Two week’s after the Big East’s back-breaking addition of Tulane as an all-sports conference member, the seven Catholic basketball only schools remaining in the former hoops power may have had enough.
Earlier today ESPN’s Andy Katz reported Marquette, DePaul, St. John’s, Georgetown, Providence, Seton Hall and Villanova met with Big East commissioner Mike Aresco to express concerns with the direction of the conference.
“The basketball schools are not thrilled with Tulane and what they will do to the league’s RPI,” a league source from a football-playing member told ESPN. “They were not all that excited with that addition.”
The source added that “the basketball schools would have fallen off the ledge if we would have added East Carolina as a full member and what that would have done to the basketball league.”

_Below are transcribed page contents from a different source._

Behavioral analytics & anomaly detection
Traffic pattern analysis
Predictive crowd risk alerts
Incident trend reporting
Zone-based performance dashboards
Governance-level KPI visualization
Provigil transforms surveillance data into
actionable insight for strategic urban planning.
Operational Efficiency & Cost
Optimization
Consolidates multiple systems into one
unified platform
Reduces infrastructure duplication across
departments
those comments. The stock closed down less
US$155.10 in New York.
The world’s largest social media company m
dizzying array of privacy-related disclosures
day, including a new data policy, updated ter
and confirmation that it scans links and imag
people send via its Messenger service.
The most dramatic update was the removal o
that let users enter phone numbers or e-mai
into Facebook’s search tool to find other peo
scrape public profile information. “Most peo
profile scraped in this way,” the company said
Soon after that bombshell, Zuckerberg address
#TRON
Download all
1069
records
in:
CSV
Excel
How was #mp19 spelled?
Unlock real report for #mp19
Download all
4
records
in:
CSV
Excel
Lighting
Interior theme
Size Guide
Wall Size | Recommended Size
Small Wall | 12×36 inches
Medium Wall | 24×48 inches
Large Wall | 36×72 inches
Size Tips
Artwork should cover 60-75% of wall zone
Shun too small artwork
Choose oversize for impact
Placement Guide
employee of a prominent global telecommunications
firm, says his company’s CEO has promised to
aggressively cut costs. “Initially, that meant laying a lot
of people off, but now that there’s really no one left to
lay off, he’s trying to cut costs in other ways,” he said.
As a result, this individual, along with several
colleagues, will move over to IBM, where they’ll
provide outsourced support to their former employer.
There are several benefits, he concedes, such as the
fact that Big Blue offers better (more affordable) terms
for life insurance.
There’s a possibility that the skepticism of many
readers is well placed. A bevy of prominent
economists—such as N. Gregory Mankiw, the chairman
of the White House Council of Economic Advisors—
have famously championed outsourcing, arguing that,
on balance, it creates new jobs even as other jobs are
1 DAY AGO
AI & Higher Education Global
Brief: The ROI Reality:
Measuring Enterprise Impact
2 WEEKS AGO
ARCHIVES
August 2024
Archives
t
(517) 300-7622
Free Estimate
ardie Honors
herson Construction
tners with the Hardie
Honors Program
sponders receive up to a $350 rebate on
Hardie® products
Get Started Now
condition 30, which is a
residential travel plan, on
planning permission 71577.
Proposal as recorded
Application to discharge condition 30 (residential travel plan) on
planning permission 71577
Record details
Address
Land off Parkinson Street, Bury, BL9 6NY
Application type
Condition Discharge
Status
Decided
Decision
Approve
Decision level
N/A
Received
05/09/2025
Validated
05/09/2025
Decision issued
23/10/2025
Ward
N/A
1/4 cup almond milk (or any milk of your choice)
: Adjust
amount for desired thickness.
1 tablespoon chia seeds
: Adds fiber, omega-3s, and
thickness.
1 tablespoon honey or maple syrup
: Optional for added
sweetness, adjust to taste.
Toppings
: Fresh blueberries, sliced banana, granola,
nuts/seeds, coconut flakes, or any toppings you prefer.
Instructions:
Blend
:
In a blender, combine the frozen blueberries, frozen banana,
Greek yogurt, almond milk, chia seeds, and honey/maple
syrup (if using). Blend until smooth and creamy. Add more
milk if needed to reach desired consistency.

It’s still a big if whether or not the basketball schools would, and perhaps more importantly could afford to split from the Big East conference that would own the rights the schools earned NCAA payouts.
Several A-10 schools have been mentioned as possible candidates to join the C7 in forming a new hoops conference, but today Katz later reported the A-10 has expressed an interest in adding all seven of the schools, forming a 21-team basketball super conference that could leverage it’s new members and media markets into a more lucrative television deal after having recently signed a new rights deal with NBC, CBS and ESPN. The A-10 has yet to finish all of its rights fees, and has room to increase its digital platform.
ESPN reports that the A-10 has been monitoring the Big East situation and have been figuring out how a 21-team conference would work.
One idea is to have an expanded 20-game conference schedule where all teams play each other once per season.
The current Atlantic 10 plays a 16-game conference schedule with teams facing each other once per season with geographic rival home-and-away partners (for example: VCU and Richmond, Xavier and Dayton, etc) playing twice.
In an era of conference realignment and rumored “super conferences”, the A-10 would strike an unlikely first blow becoming the first league to reach 20+ and doing so in a basketball-centered league.